LAGOS DE LECHE
En Ruanda los políticos corruptos son invitados a beber un
vaso de leche envenenada. ¿No sería buena idea ofrecer a sus colegas europeos
una copa de vino con posos de arsénico? De esa manera la paquidérmica administración
funcionaría mucho mejor y la secta política ganaría dignidad.
Ruanda aparece como un país lleno de oportunidades, pero no
quieren abrirse al turismo de masas que prostituye todo cuanto toca. Muchos
peregrinan para ver los gorilas en la niebla e incluso hay potentados que son
portados en una litera por abruptos senderos, como si fueran la reina de Saba.
Los ruandeses (hutus y tutsis: some are more equals than
others) son altos y elegantes. Los cuartos de baño tienen los orinales a una
altura imposible de alcanzar para el europeo medio siquiera de puntillas. Ellas
son enigmáticas y fascinantes, como la reina hechicera Ayesha, “She who has to
be obeyed”. La gastronomía no es tan buena como en su vecino Congo, aunque
empiezan a mimarla. La razón es que los ruandeses son “dioses caídos del cielo”
y consideraban el humano acto de comer como algo vergonzoso que había que hacer
a escondidas.
Aunque los limitados turistas solo hablan de sus gorilas, es
tierra llena de maravillas. Hoy Ruanda vive una bonanza económica formidable y
las calles de sus pueblos están más limpias que cualquier barrio de Ginebra, también
conocida como Calvingrad.
Tras unas aventuras en Kigali, y gracias a esas deleitosas
amistades de los bares, un helicóptero me llevó hasta la región de Nyungwe, en
el suroeste del país, muy cerca del portentoso lago Kivu y la frontera con el
Congo. Tal lago, a mil quinientos metros de altura, es una de las maravillas
del mundo. Sus dimensiones dejan sin aliento y la multitud de islas que lo salpican
abren la imaginación a odiseas digas de Allan Quatermain.
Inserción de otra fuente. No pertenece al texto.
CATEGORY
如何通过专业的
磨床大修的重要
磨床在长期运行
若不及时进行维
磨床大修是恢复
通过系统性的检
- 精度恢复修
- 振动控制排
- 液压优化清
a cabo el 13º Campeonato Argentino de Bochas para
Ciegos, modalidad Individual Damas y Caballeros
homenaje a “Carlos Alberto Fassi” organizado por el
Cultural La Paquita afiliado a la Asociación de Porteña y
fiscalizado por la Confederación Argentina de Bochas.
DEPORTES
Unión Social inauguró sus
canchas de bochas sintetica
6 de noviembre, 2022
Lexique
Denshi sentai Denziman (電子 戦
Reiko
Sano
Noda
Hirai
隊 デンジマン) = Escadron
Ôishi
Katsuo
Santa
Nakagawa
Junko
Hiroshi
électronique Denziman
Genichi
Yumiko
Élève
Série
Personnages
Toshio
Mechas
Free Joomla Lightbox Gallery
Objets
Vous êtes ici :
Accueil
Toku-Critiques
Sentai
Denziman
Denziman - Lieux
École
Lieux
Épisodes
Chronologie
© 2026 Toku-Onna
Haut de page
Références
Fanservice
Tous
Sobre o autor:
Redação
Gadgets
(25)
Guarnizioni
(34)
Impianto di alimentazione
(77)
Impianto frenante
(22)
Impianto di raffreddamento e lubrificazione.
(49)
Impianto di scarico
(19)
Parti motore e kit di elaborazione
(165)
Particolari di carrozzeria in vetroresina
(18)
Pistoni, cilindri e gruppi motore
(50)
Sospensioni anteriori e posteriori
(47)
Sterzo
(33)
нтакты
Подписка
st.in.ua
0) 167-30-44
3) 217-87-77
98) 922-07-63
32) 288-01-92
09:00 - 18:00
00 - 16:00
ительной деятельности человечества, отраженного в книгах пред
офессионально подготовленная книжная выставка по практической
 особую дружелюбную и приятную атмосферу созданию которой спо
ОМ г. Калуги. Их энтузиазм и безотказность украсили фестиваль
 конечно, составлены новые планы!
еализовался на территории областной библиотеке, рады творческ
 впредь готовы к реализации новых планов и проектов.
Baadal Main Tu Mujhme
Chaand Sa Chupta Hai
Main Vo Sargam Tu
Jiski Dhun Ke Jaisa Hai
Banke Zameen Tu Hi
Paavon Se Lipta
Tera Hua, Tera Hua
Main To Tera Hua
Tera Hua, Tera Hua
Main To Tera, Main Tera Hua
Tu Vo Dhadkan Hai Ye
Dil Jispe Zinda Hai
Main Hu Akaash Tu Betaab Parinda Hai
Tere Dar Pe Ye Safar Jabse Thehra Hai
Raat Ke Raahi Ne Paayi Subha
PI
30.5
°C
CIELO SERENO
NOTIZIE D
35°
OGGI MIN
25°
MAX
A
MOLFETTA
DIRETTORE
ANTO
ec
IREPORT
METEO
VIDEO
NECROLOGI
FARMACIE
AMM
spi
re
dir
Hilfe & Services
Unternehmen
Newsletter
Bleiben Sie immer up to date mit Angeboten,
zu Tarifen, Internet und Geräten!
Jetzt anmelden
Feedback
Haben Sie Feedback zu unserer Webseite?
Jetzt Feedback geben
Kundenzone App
Durante un glorioso atardecer me acerqué a la Isla de los
Murciélagos entonando arias de Verdi y mariachis para despertarles.
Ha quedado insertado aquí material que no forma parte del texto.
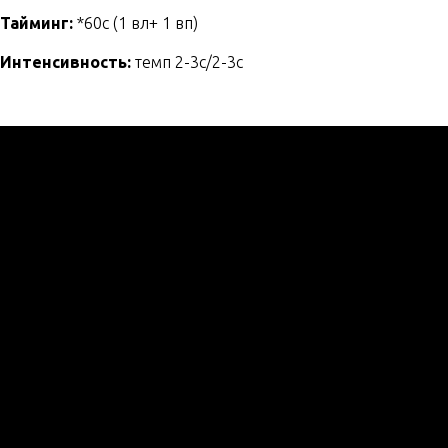
Тайминг:
*60с (1 вл+ 1 вп)
Интенсивность:
темп 2-3с/2-3с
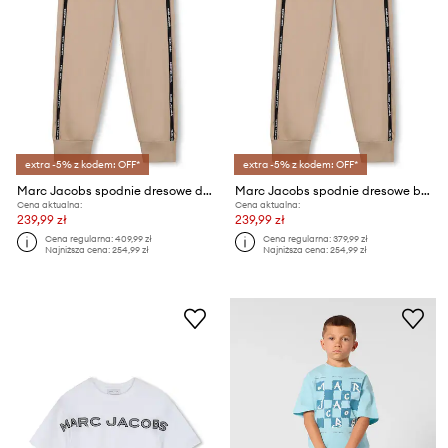
extra -5% z kodem: OFF*
extra -5% z kodem: OFF*
Marc Jacobs spodnie dresowe dziecięce
Marc Jacobs spodnie dresowe bawełniane dziecięce
Cena aktualna:
Cena aktualna:
239,99 zł
239,99 zł
Cena regularna:
409,99 zł
Cena regularna:
379,99 zł
Najniższa cena:
254,99 zł
Najniższa cena:
254,99 zł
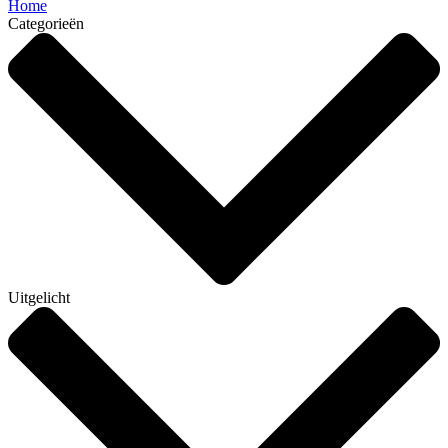
Home
Categorieën
Uitgelicht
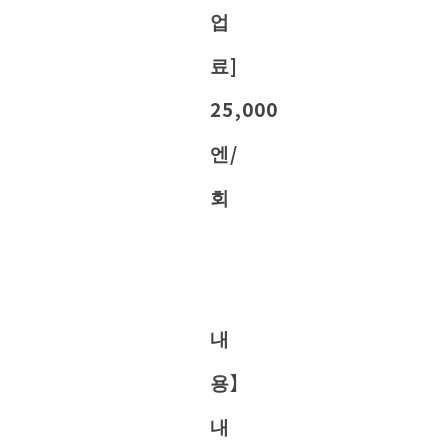
업
료]
25,000
엔/
회
내
용】
내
Afortunadamente no abandonaron sus cuevas, pues son grandes como la big
sumatran rat. En cambio acudieron muchas vacas lustrosas, con un aire tan
alegre como melómano.
La navegación por el Kivu es un punch sensorial a la
percepción europea. Sus dimensiones colosales desafían la imaginación y uno se
encuentra exclamando como Orellana al surcar el Amazonas: ¡Santa María, cuánta
belleza!
En sus orillas se levantan palacetes y cabañas. Está rodeado
de un circo montañoso con cuidados cultivos, con bohíos donde los campesinos
trabajan su tierra privilegiada, en cuyas entrañas se guardan minerales que la
industria de occidente ansía.
Nyungwe es un paraíso
naturalista con árboles majestuosos que abren su copa en forma maravillosa,
como una de esas copas de champagne a medida –para delicia de monarcas borbones
y poetas malditos— de los pechos de la Pompadour. Monos y leopardos se reparten
con el hombre estos bosques, y cuando la lluvia cae hay una musicalidad, una
watermusic soñada por Haendel, que acerca al paseante con los dioses caídos del
cielo en esta tierra sagrada.
A punto estuve de ser un explorador perdido, pero la petaca
de vodka que siempre me acompaña es un antídoto contra la fatiga y pude
regresar al civilizado lodge. Los senderos son vertiginosos y se pierden en la
lluvia, pero cuando escampa los colores y cantos selváticos te inundan todavía
con más fuerza. Mi guía, que se llama Julio César, dice que el suelo del bosque
está lleno de oro, pero que prefieren respetar la naturaleza pues ya tienen
demasiadas minas.
Es fácil contagiarse
de la vibración marcial y poética que se respira en estas regiones.
Aunque es más recomendable beber vodka que leche.